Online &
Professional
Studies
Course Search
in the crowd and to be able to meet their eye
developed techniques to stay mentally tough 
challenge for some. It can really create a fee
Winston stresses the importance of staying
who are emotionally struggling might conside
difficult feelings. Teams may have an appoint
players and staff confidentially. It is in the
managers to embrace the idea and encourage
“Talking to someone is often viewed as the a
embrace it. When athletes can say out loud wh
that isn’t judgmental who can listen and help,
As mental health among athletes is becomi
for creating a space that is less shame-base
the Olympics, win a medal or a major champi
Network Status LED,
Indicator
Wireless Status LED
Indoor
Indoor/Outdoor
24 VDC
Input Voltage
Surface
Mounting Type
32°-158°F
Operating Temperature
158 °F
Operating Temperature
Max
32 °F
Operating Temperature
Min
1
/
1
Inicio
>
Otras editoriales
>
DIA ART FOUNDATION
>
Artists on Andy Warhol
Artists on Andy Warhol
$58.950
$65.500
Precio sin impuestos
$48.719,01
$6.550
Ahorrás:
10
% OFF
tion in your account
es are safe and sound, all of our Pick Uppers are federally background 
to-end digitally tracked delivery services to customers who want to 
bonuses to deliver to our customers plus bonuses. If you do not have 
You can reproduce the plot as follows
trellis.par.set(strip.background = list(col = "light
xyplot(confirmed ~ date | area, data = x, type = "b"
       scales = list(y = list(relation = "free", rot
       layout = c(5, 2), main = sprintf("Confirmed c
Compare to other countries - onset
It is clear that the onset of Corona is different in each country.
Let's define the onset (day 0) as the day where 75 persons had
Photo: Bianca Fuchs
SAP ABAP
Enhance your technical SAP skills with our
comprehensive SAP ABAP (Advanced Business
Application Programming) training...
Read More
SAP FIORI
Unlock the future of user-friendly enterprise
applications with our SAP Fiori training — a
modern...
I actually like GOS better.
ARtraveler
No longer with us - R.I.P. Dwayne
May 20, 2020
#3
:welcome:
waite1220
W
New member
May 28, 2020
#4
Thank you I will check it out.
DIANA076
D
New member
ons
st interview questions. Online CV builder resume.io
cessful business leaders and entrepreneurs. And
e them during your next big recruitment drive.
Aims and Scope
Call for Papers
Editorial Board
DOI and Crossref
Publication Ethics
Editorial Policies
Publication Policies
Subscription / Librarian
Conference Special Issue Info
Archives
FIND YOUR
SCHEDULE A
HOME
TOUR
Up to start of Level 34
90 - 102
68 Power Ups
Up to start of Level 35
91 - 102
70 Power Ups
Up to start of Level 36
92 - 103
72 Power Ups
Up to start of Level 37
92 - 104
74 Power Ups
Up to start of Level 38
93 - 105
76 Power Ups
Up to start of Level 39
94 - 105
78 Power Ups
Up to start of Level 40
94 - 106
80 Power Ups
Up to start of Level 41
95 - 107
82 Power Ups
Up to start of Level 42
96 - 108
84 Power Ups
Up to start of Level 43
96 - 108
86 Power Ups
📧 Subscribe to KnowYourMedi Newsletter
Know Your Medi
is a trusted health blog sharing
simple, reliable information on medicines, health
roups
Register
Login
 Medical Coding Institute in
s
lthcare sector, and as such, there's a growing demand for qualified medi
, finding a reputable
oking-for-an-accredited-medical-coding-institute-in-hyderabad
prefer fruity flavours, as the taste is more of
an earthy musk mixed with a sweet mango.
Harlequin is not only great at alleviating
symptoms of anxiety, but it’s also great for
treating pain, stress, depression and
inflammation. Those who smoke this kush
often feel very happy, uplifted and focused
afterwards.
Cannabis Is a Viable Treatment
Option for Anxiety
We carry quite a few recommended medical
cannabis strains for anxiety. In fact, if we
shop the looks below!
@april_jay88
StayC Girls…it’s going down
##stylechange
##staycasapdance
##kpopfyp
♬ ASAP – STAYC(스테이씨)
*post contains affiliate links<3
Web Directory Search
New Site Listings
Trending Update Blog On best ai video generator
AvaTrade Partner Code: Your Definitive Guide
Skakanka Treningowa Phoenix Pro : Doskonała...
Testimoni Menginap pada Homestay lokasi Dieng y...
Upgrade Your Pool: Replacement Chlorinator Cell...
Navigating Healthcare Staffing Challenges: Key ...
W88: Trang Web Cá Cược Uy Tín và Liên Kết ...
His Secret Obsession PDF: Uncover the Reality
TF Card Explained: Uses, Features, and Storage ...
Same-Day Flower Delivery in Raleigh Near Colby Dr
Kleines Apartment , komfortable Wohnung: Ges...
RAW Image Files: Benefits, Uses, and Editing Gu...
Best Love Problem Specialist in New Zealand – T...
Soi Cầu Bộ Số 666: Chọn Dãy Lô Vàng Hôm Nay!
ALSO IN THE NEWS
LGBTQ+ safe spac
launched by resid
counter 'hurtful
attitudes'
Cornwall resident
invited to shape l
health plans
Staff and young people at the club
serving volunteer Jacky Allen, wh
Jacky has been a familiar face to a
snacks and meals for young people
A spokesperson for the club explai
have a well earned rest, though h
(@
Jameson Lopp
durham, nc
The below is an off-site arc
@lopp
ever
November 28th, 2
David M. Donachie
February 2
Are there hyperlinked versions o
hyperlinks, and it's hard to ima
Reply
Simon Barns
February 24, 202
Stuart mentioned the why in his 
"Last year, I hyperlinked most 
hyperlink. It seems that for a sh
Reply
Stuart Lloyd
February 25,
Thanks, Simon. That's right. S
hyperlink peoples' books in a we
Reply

■ ■ ■ ■ ■ ■ ■

Render every line of text from all the rows above as one numbered list, omitting any blank lines.

§ COMPLETED TASK
1. Online &
2. Professional
3. Studies
4. Course Search
5. in the crowd and to be able to meet their eye
6. developed techniques to stay mentally tough 
7. challenge for some. It can really create a fee
8. Winston stresses the importance of staying
9. who are emotionally struggling might conside
10. difficult feelings. Teams may have an appoint
11. players and staff confidentially. It is in the
12. managers to embrace the idea and encourage
13. “Talking to someone is often viewed as the a
14. embrace it. When athletes can say out loud wh
15. that isn’t judgmental who can listen and help,
16. As mental health among athletes is becomi
17. for creating a space that is less shame-base
18. the Olympics, win a medal or a major champi
19. Network Status LED,
20. Indicator
21. Wireless Status LED
22. Indoor
23. Indoor/Outdoor
24. 24 VDC
25. Input Voltage
26. Surface
27. Mounting Type
28. 32°-158°F
29. Operating Temperature
30. 158 °F
31. Operating Temperature
32. Max
33. 32 °F
34. Operating Temperature
35. Min
36. 1
37. /
38. 1
39. Inicio
40. >
41. Otras editoriales
42. >
43. DIA ART FOUNDATION
44. >
45. Artists on Andy Warhol
46. Artists on Andy Warhol
47. $58.950
48. $65.500
49. Precio sin impuestos
50. $48.719,01
51. $6.550
52. Ahorrás:
53. 10
54. % OFF
55. tion in your account
56. es are safe and sound, all of our Pick Uppers are federally background 
57. to-end digitally tracked delivery services to customers who want to 
58. bonuses to deliver to our customers plus bonuses. If you do not have 
59. You can reproduce the plot as follows
60. trellis.par.set(strip.background = list(col = "light
61. xyplot(confirmed ~ date | area, data = x, type = "b"
62.        scales = list(y = list(relation = "free", rot
63.        layout = c(5, 2), main = sprintf("Confirmed c
64. Compare to other countries - onset
65. It is clear that the onset of Corona is different in each country.
66. Let's define the onset (day 0) as the day where 75 persons had
67. Photo: Bianca Fuchs
68. SAP ABAP
69. Enhance your technical SAP skills with our
70. comprehensive SAP ABAP (Advanced Business
71. Application Programming) training...
72. Read More
73. SAP FIORI
74. Unlock the future of user-friendly enterprise
75. applications with our SAP Fiori training — a
76. modern...
77. I actually like GOS better.
78. ARtraveler
79. No longer with us - R.I.P. Dwayne
80. May 20, 2020
81. #3
82. :welcome:
83. waite1220
84. W
85. New member
86. May 28, 2020
87. #4
88. Thank you I will check it out.
89. DIANA076
90. D
91. New member
92. ons
93. st interview questions. Online CV builder resume.io
94. cessful business leaders and entrepreneurs. And
95. e them during your next big recruitment drive.
96. Aims and Scope
97. Call for Papers
98. Editorial Board
99. DOI and Crossref
100. Publication Ethics
101. Editorial Policies
102. Publication Policies
103. Subscription / Librarian
104. Conference Special Issue Info
105. Archives
106. FIND YOUR
107. SCHEDULE A
108. HOME
109. TOUR
110. Up to start of Level 34
111. 90 - 102
112. 68 Power Ups
113. Up to start of Level 35
114. 91 - 102
115. 70 Power Ups
116. Up to start of Level 36
117. 92 - 103
118. 72 Power Ups
119. Up to start of Level 37
120. 92 - 104
121. 74 Power Ups
122. Up to start of Level 38
123. 93 - 105
124. 76 Power Ups
125. Up to start of Level 39
126. 94 - 105
127. 78 Power Ups
128. Up to start of Level 40
129. 94 - 106
130. 80 Power Ups
131. Up to start of Level 41
132. 95 - 107
133. 82 Power Ups
134. Up to start of Level 42
135. 96 - 108
136. 84 Power Ups
137. Up to start of Level 43
138. 96 - 108
139. 86 Power Ups
140. 📧 Subscribe to KnowYourMedi Newsletter
141. Know Your Medi
142. is a trusted health blog sharing
143. simple, reliable information on medicines, health
144. roups
145. Register
146. Login
147.  Medical Coding Institute in
148. s
149. lthcare sector, and as such, there's a growing demand for qualified medi
150. , finding a reputable
151. oking-for-an-accredited-medical-coding-institute-in-hyderabad
152. prefer fruity flavours, as the taste is more of
153. an earthy musk mixed with a sweet mango.
154. Harlequin is not only great at alleviating
155. symptoms of anxiety, but it’s also great for
156. treating pain, stress, depression and
157. inflammation. Those who smoke this kush
158. often feel very happy, uplifted and focused
159. afterwards.
160. Cannabis Is a Viable Treatment
161. Option for Anxiety
162. We carry quite a few recommended medical
163. cannabis strains for anxiety. In fact, if we
164. shop the looks below!
165. @april_jay88
166. StayC Girls…it’s going down
167. ##stylechange
168. ##staycasapdance
169. ##kpopfyp
170. ♬ ASAP – STAYC(스테이씨)
171. *post contains affiliate links<3
172. Web Directory Search
173. New Site Listings
174. Trending Update Blog On best ai video generator
175. AvaTrade Partner Code: Your Definitive Guide
176. Skakanka Treningowa Phoenix Pro : Doskonała...
177. Testimoni Menginap pada Homestay lokasi Dieng y...
178. Upgrade Your Pool: Replacement Chlorinator Cell...
179. Navigating Healthcare Staffing Challenges: Key ...
180. W88: Trang Web Cá Cược Uy Tín và Liên Kết ...
181. His Secret Obsession PDF: Uncover the Reality
182. TF Card Explained: Uses, Features, and Storage ...
183. Same-Day Flower Delivery in Raleigh Near Colby Dr
184. Kleines Apartment , komfortable Wohnung: Ges...
185. RAW Image Files: Benefits, Uses, and Editing Gu...
186. Best Love Problem Specialist in New Zealand – T...
187. Soi Cầu Bộ Số 666: Chọn Dãy Lô Vàng Hôm Nay!
188. ALSO IN THE NEWS
189. LGBTQ+ safe spac
190. launched by resid
191. counter 'hurtful
192. attitudes'
193. Cornwall resident
194. invited to shape l
195. health plans
196. Staff and young people at the club
197. serving volunteer Jacky Allen, wh
198. Jacky has been a familiar face to a
199. snacks and meals for young people
200. A spokesperson for the club explai
201. have a well earned rest, though h
202. (@
203. Jameson Lopp
204. durham, nc
205. The below is an off-site arc
206. @lopp
207. ever
208. November 28th, 2
209. David M. Donachie
210. February 2
211. Are there hyperlinked versions o
212. hyperlinks, and it's hard to ima
213. Reply
214. Simon Barns
215. February 24, 202
216. Stuart mentioned the why in his 
217. "Last year, I hyperlinked most 
218. hyperlink. It seems that for a sh
219. Reply
220. Stuart Lloyd
221. February 25,
222. Thanks, Simon. That's right. S
223. hyperlink peoples' books in a we
224. Reply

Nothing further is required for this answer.